◆ Source data
..........

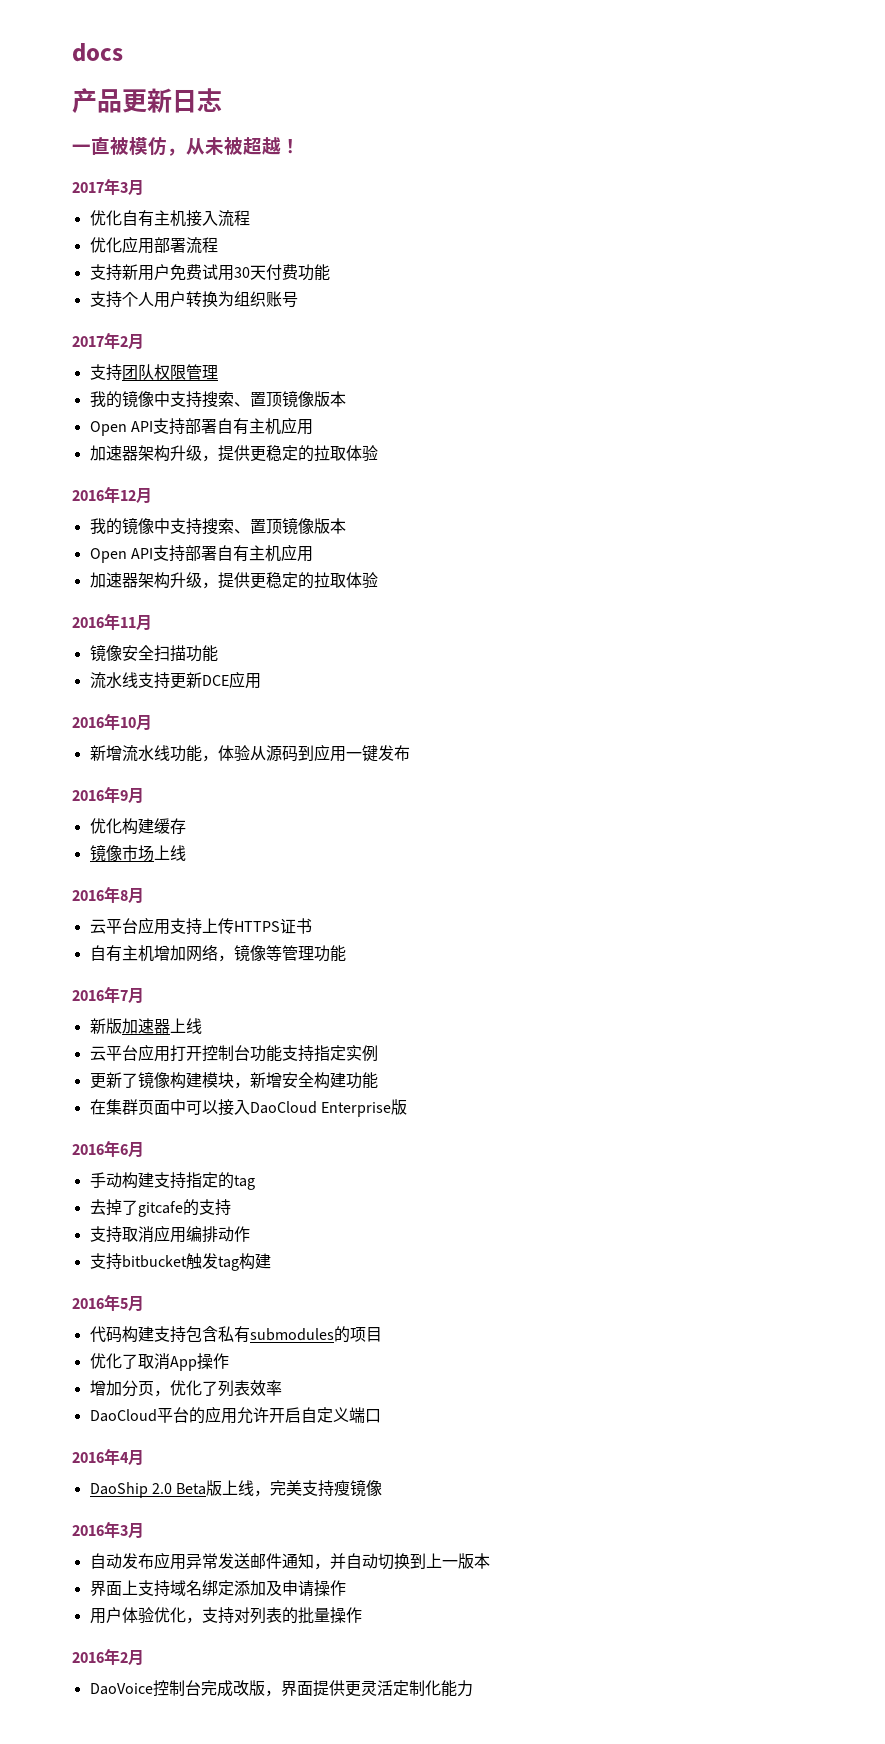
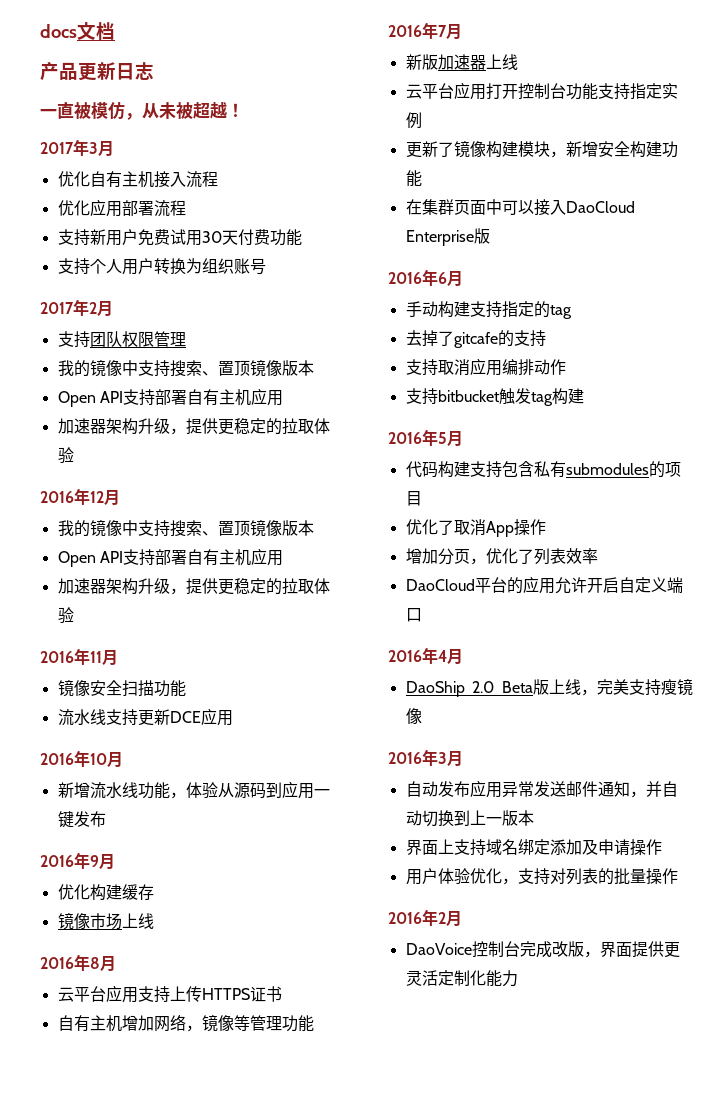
(123, 52) none -> [77,22,115,40] 文档

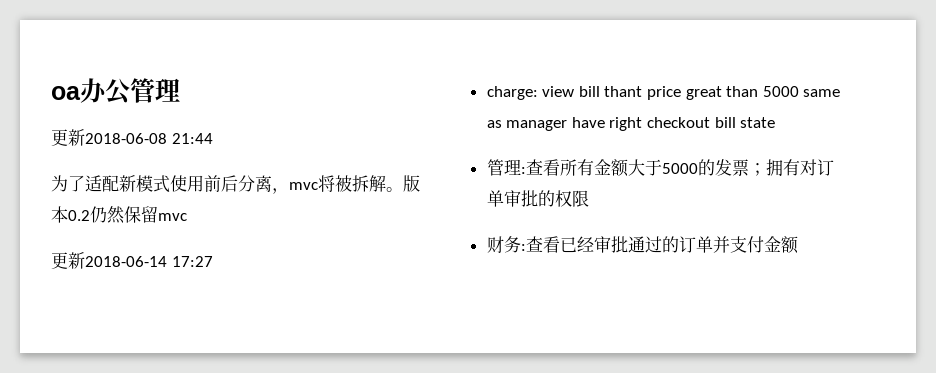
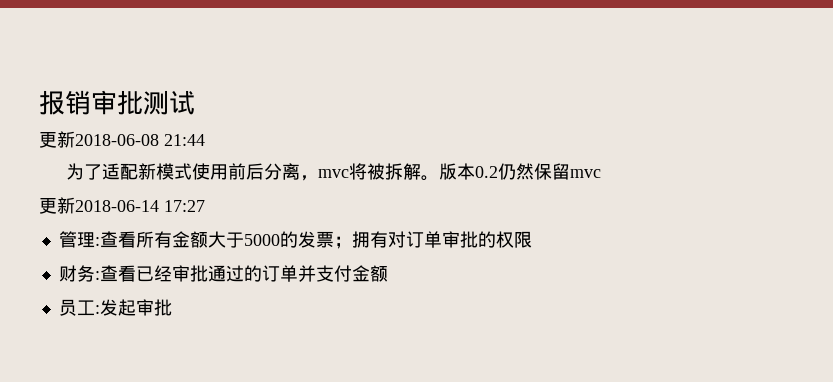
[51,78,180,105] oa办公管理 -> [39,90,195,115] 报销审批测试
[486,86,841,100] [486,117,776,131] // charge: view bill thant price great than 5000 same as manager have right checkout bill state -> (205, 206) none
(799, 245) none -> [58,299,172,316] // 员工:发起审批

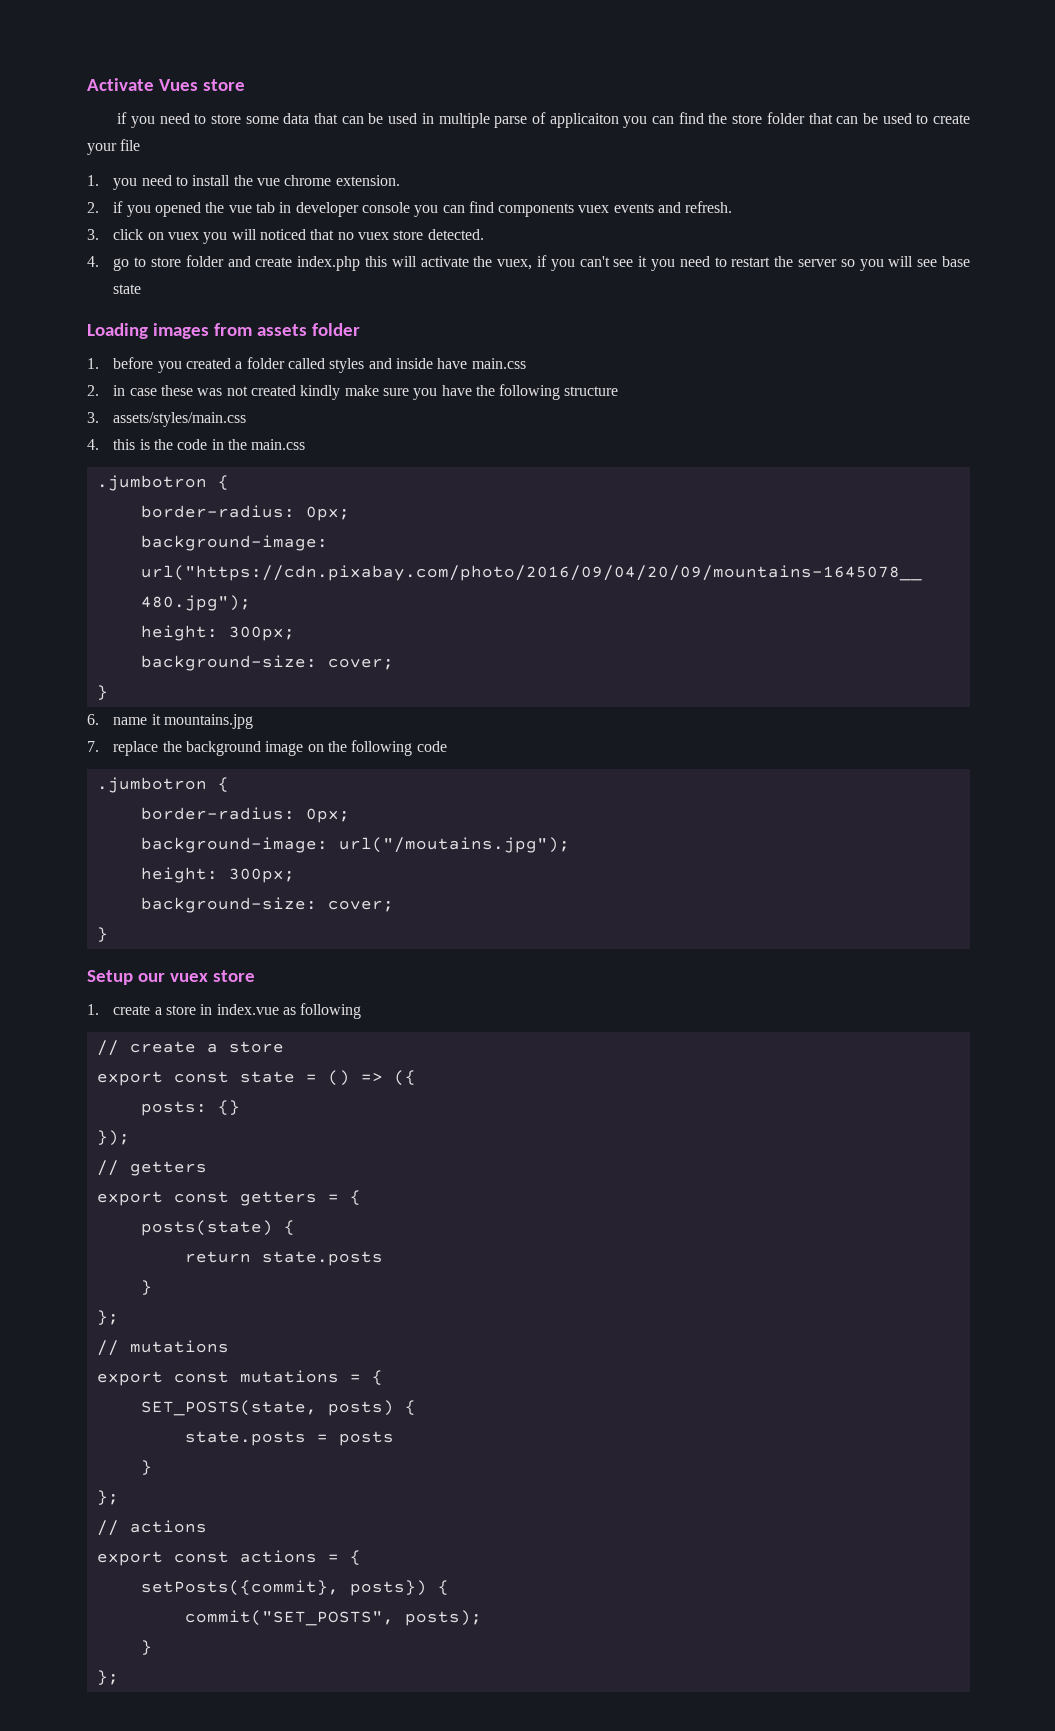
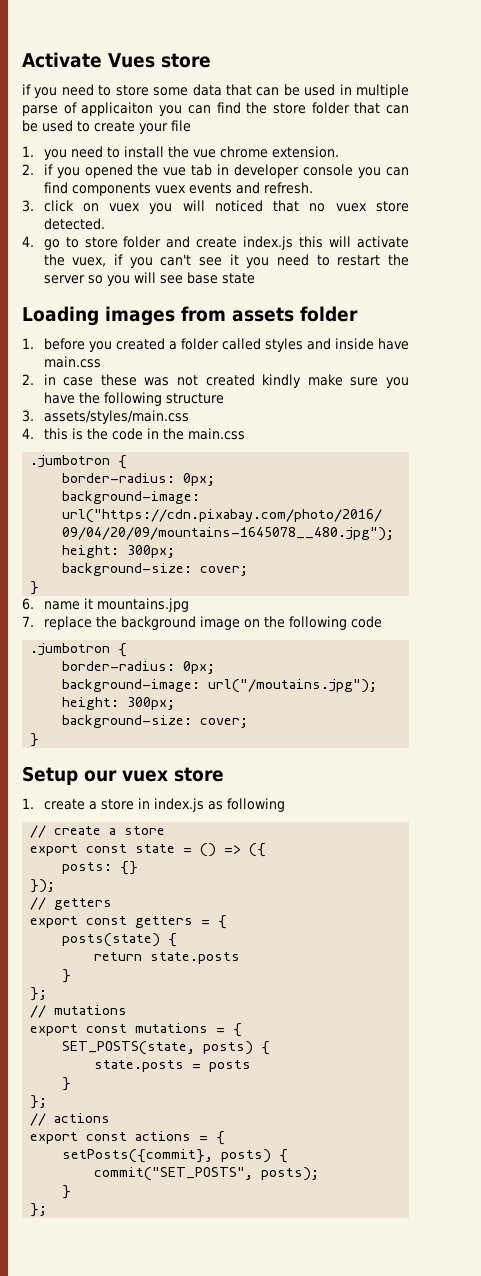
[297,256,361,271] index.php -> [243,236,294,250] index.js
[216,1004,279,1015] index.vue -> [153,798,204,812] index.js
[349,1580,427,1596] posts}) -> [221,1149,272,1163] posts)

..........

◆ Work instructions
In the entries above, find each line with the string "index" and copy it.

◆ Final answer
[297,256,361,271] index.php -> [243,236,294,250] index.js
[216,1004,279,1015] index.vue -> [153,798,204,812] index.js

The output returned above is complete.